Há milênios a literatura se arrisca a fazer uma releitura exemplar da realidade humana. Os romancistas com suas obras de ficção conseguiram expressar, até mais que os filósofos, um critério do real que ultrapassaram o seu tempo. Aliás, não só o seu tempo, mas o tempo. Apesar de cada obra de arte ter sua data de nascimento, ela se torna atemporal ao nos fazer apreender a eternidade naquele lapso de segundos em que nossa alma se abre para verdades até então ocultas.
Essa é a experiência quando se fita os olhos com profundidade em obras como de Homero, Dante, Shakespeare, Dostoievski, Kafka, etc. São histórias com aquela ousadia de uma narrativa sofisticada, que também nos ajuda a criar nossas próprias narrativas, clareando diante de nós nossos próprios dramas.
O cinema, sobreposto à literatura, também nos orienta diante de nuances da realidade para uma compreensão melhor da vida e da natureza humana. É isso que aponta filmes como 2001-Uma odisseia no espaço (1968), O poderoso chefão (1972), Laranja mecânica (1971), Blade Runner – O caçador de androides (1982), Clube da luta (1999), A vila (2004), Na natureza selvagem (2007), Watchmen (2009), O homem duplicado (2014), Mad Max – Estrada da fúria (2015), O regresso (2016). Contudo, como pontua Martim Vasques da Cunha, existe uma hierarquia sobre o assunto: “uma coisa é literatura; a outra são produtos derivados como o cinema e as séries de TV. A primeira é uma experiência que estimula a interioridade; a segunda atiça, em sua maioria, os sentidos da visão e da audição, mas também permite um diálogo frutífero entre a imagem e a palavra escrita”.
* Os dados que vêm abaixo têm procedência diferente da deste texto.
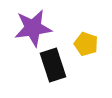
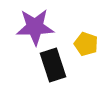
purple star: moved 2 px right, 1 px up; rotated 6 degrees clockwise
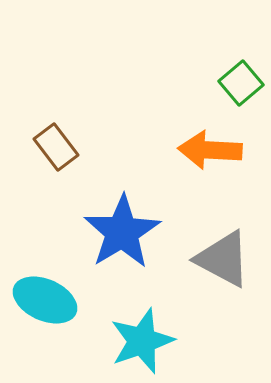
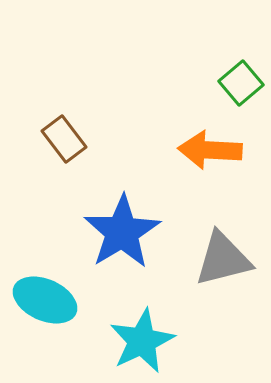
brown rectangle: moved 8 px right, 8 px up
gray triangle: rotated 42 degrees counterclockwise
cyan star: rotated 6 degrees counterclockwise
Quando cultivamos esse intercâmbio entre a palavra e imagem, podemos contemplar no cinema uma espécie de espelho da modernidade que revela o que há de mais belo — assim como o que há de mais traumático — na humanidade; A lista de Schindler, de 1993, por exemplo, retrata estes dois aspectos ao exibir a luta interior de um homem que se nega a fazer parte, mesmo de forma passiva, de um dos maiores genocídios da história. Schindler é o homem que discerniu a realidade do bem e do mal; o homem que não se permitiu ser massa; o homem que preservou as determinações de sua consciência individual mesmo pondo em risco sua própria vida.
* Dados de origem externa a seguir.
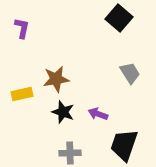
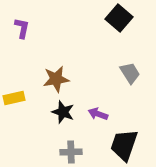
yellow rectangle: moved 8 px left, 4 px down
gray cross: moved 1 px right, 1 px up
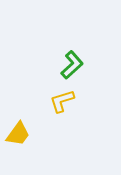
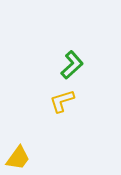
yellow trapezoid: moved 24 px down
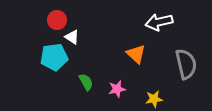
É desse modo que o mundo cinematográfico se constitui como uma dimensão profunda da arte, captando os movimentos invisíveis do espirito. Apesar de a imagem ser atraente por sua fácil assimilação, elas ultrapassam a concepção vulgar de meras sequências de imagens para fins de entretenimento.
Cineastas como Stanley Kubrick, Martim Scosese, Woody Allen, os irmãos Coen, Quentin Tarantino, Francis Copola, Clint Eastwood, etc., são gênios do suspense, do mistério, da dissimulação, que gera no espectador experiências únicas através de visuais estonteantes e personagens caricatos moldados por histórias que às vezes dão um nó no cérebro. Apresentam-nos dramas de personagens que poderiam acontecer com qualquer um de nós.
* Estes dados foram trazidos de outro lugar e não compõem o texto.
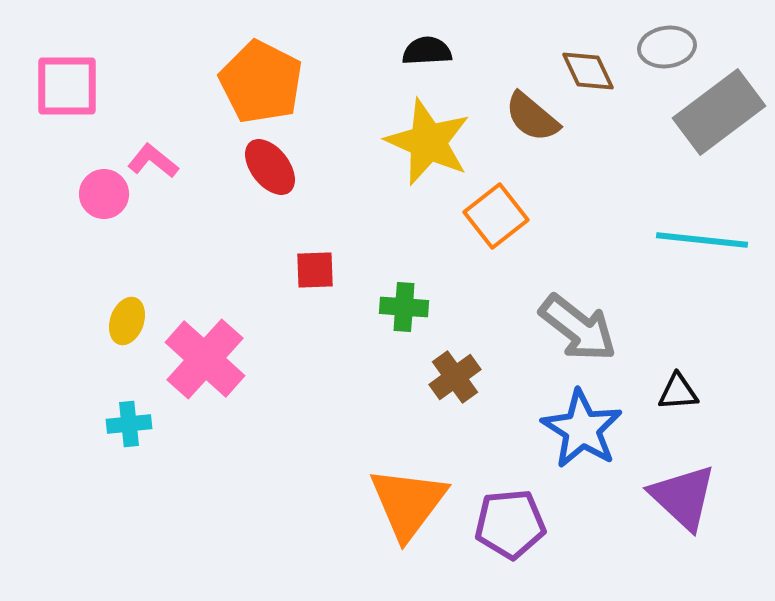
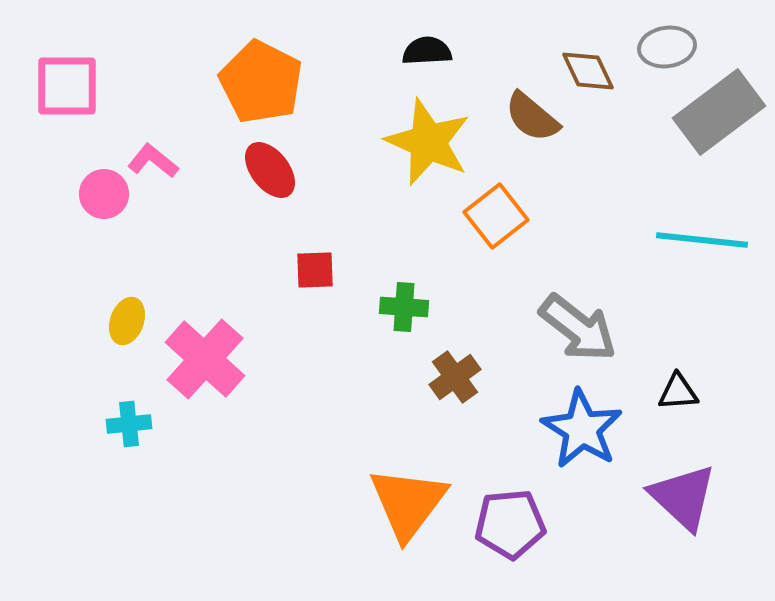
red ellipse: moved 3 px down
Na literatura, obviamente, o leitor é convidado a fazer um esforço de imaginação para contemplar cada detalhe do que se lê. É necessário uma preparação da memória, da fantasia e da expressão verbal correspondente para ser capaz de sondar o mundo de experiências que está por baixo de cada trama, de cada relação e de cada evento. Por outro lado, diante do universo audiovisual, boa parte desse esforço é dispensável, pois salta aos olhos e ouvidos um conjunto abundante de experiência deixando para o sujeito apenas o zelo de criar uma relação lógica dos fatos ocorridos.
Diante de uma época onde o espetáculo é consumido 24 horas por dia, orientado pela publicidade, pela mídia, pelo marketing, a sedução da imagem fala mais alto que a sutileza das letras. Preferimos o encantamento dos simulacros a ter de encarar o teatro perturbador de Shakespeare. Temos de fazer um retorno aos clássicos da literatura mundial, um verdadeiro diálogo com os mortos, e experimentar todas as mortes narradas tanto por poetas, escritores, roteiristas e quem mais queira entrar neste ofício. Assim, poderá haver um diálogo vibrante entre imagem e a palavra. Um diálogo que cria em nós uma abertura para uma viagem da alma. Uma viagem com todas as volubilidades de qualquer viagem; às vezes negra e gelada, às vezes bela como um dia de sol.